Eventually, they find someone they think is perfect - and then high expectations set in. They expect instant performance from day one, often with minimal onboarding or support. When reality bites and flaws emerge, disappointment follows – and I’m talking on both sides.
This fuels a cycle of turnover and strained relationships, of cynicism and of burnout. It’s a cycle that can damage mental health and undermine trust, and almost becomes a self-fulfilling prophecy.
I’m massively generalizing here, and of course, many organizations are doing amazing work and are working hard to improve this. But the truth remains: the cycle of chasing perfection damages both individuals and organizations alike.

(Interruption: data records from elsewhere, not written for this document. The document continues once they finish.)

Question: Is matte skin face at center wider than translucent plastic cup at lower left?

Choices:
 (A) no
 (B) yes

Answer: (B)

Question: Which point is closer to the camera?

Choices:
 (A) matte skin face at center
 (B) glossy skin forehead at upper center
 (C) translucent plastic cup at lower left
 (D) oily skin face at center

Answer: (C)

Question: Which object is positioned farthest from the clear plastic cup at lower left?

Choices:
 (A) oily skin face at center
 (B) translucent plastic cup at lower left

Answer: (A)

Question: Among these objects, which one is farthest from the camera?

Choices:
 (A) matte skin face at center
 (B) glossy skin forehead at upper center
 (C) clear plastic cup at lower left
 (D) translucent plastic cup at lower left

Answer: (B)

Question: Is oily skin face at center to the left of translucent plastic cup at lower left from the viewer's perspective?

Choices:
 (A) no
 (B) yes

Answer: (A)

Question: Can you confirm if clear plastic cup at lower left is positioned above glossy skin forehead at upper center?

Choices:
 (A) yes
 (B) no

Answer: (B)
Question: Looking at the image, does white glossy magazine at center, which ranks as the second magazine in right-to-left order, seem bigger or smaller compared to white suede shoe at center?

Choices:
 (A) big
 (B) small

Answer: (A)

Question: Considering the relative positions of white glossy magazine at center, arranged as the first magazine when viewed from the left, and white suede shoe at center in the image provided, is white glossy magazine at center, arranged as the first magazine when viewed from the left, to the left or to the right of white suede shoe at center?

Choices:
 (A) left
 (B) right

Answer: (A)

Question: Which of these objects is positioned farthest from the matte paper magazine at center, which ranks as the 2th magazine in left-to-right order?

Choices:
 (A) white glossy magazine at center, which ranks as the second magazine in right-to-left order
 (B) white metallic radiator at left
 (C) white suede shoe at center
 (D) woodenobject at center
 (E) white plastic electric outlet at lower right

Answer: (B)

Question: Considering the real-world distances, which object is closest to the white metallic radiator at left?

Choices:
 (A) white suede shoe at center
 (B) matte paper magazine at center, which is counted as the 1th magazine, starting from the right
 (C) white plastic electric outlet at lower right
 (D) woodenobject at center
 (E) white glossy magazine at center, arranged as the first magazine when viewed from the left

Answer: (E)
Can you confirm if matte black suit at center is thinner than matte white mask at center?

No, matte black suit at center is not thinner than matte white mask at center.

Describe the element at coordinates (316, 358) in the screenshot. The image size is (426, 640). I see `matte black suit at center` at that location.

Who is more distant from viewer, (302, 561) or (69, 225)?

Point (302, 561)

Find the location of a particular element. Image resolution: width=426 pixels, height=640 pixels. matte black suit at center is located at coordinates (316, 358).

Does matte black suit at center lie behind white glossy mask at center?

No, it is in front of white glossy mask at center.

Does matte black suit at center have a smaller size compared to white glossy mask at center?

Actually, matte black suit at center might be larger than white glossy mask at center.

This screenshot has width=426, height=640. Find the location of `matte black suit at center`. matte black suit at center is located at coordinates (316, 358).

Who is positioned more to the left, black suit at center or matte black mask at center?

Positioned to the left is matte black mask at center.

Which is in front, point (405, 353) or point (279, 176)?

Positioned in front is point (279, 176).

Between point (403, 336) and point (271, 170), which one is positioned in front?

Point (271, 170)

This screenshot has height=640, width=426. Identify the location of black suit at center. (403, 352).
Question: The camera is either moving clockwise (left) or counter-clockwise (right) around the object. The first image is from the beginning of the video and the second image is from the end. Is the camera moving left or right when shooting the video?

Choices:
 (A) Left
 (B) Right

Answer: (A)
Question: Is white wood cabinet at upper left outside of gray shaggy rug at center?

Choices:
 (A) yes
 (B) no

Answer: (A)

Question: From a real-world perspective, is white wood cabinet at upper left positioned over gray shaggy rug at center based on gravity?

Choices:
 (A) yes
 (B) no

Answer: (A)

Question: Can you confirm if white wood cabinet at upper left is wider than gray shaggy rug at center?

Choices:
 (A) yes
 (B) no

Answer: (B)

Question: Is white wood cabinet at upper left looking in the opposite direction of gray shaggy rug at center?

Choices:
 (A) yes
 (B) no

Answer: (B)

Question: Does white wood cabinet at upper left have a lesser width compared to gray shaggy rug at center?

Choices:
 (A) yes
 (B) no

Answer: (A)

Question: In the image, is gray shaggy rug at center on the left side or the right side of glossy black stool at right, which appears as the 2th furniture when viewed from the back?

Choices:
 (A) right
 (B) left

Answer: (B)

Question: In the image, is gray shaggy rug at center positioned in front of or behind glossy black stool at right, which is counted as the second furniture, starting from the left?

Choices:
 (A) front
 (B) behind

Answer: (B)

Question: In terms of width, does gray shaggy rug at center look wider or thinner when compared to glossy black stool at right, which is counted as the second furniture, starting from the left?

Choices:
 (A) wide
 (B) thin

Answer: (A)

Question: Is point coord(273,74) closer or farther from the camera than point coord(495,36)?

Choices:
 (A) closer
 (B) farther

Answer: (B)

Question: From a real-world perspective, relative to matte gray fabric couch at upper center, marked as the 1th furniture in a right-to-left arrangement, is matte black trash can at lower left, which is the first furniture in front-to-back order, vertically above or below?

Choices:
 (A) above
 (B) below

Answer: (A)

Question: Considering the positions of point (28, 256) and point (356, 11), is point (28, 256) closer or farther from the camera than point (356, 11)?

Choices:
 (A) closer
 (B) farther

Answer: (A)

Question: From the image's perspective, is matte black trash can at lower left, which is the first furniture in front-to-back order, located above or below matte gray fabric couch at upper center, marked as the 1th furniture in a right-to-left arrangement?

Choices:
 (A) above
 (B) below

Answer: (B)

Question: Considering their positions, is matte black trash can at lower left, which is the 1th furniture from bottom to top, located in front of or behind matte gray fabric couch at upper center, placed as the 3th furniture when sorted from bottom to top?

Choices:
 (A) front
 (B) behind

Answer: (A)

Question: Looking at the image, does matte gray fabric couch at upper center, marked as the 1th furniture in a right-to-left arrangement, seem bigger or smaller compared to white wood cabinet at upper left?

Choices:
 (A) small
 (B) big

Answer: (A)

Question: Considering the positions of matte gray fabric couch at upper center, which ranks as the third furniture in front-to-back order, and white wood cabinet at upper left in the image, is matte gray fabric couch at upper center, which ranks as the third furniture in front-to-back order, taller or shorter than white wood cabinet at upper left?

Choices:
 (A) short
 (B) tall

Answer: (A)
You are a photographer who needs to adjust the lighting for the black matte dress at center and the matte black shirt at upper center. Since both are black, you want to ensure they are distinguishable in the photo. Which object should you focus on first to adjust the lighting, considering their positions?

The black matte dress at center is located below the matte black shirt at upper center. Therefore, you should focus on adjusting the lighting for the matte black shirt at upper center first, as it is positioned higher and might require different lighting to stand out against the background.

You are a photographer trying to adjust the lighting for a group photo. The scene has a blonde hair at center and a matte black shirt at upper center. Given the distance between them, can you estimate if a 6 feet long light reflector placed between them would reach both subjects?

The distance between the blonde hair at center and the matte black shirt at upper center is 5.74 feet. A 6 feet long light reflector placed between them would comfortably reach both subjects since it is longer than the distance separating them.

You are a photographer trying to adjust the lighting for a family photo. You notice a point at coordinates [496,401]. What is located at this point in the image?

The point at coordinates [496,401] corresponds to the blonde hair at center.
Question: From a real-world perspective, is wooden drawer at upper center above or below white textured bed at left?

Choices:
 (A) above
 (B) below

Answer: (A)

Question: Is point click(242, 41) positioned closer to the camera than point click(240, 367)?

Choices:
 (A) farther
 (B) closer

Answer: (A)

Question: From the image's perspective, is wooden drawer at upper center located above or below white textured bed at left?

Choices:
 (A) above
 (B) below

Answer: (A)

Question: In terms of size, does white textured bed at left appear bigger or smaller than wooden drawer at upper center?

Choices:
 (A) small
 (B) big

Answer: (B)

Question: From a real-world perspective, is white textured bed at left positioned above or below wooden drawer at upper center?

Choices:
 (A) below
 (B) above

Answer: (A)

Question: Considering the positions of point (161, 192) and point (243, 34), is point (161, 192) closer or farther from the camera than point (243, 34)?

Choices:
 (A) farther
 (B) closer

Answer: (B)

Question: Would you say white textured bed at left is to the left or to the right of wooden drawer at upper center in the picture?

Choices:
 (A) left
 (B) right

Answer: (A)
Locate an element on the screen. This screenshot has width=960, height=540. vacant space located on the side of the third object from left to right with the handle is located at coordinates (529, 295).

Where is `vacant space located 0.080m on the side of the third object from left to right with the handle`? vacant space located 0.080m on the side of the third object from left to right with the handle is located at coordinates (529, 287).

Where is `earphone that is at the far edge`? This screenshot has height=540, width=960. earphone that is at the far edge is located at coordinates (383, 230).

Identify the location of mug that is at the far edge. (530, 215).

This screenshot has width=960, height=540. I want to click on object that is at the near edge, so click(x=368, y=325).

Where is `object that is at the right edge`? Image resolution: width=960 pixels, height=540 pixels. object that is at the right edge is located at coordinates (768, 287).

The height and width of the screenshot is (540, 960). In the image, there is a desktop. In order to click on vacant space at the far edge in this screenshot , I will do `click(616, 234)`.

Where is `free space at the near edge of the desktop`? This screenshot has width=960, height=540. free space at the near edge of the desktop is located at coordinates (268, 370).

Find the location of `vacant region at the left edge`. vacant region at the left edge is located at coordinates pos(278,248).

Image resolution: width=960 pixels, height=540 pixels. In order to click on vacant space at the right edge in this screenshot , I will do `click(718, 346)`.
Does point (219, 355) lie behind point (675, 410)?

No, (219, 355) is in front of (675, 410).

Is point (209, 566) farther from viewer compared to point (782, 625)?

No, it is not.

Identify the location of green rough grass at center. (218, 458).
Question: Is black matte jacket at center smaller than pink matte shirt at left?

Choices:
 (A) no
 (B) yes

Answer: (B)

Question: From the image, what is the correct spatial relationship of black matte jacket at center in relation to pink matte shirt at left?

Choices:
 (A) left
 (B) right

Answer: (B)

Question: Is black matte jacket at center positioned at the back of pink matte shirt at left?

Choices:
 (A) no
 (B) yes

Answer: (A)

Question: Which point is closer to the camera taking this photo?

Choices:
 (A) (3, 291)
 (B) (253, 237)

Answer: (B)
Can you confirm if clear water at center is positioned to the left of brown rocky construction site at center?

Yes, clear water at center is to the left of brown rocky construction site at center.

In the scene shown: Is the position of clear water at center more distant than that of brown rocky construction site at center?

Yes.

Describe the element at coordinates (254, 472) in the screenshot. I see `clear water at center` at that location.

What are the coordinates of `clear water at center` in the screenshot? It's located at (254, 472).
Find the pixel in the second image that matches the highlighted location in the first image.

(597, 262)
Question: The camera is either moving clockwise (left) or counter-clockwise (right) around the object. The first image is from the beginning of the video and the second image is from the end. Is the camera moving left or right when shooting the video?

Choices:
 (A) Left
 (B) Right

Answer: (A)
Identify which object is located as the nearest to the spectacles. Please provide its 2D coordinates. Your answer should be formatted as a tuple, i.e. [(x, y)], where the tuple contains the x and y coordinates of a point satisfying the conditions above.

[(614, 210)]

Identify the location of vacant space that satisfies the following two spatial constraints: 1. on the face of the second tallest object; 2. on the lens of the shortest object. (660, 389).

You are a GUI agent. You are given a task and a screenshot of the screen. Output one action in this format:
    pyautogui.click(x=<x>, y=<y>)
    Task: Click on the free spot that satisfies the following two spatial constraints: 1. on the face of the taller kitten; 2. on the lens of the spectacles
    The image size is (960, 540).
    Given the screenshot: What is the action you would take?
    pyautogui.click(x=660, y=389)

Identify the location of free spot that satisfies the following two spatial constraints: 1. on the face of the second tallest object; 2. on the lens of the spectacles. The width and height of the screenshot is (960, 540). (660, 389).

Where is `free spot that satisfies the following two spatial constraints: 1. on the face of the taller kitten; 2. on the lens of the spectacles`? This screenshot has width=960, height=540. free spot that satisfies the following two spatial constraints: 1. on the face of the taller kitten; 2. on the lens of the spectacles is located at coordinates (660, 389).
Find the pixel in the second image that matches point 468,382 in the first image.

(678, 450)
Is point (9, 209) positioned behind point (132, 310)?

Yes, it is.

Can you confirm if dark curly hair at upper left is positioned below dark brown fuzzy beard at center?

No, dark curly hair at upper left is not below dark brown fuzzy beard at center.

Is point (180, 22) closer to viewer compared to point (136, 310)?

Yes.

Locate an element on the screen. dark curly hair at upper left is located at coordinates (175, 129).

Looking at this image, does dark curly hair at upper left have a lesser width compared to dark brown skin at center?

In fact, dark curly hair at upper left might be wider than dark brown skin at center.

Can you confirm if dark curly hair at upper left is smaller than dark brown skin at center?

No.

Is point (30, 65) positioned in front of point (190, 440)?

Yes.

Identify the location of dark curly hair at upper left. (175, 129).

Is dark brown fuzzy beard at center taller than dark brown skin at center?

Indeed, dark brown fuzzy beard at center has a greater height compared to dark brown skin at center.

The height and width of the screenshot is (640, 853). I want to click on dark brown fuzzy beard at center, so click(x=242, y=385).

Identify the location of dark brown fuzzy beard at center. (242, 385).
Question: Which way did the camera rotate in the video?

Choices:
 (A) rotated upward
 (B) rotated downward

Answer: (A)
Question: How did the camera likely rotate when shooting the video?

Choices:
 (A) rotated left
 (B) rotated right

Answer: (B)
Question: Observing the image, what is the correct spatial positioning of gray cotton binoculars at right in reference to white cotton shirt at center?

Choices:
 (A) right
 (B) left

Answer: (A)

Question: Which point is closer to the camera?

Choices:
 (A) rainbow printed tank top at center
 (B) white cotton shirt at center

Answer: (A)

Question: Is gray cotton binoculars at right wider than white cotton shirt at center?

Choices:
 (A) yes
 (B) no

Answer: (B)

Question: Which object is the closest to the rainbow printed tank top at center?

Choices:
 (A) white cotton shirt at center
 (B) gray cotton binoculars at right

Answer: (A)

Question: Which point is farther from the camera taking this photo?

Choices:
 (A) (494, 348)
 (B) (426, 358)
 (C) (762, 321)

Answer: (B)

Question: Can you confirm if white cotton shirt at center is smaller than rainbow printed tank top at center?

So, what’s the solution? Honestly, I don’t have a magic wand; and quite honestly sometimes I find the scale of it completely overwhelming myself. But I do believe there’s a delicate balance between pushing through teething problems and accepting that some days will be downright sh*t.
It’s about resilience, honesty, and a collective effort to stop portraying life as perfect on social media and in real life.
We need to talk openly about the days we want to throw in the towel, the mistakes we learn from, and the resilience we build along the way. Because the truth is: you will have bad days. And that’s okay. In fact, it’s essential, because if you don’t have the crap days, how will you recognise the ‘punch-the-air-whoop’ days?
Almost nothing in life will turn out exactly as you imagined—and even when it does, there will still be days when everything feels like a struggle.
And those who #LoveTheirJobs? I can guarantee they’ll admit they don’t love it every single day. And that’s perfectly normal.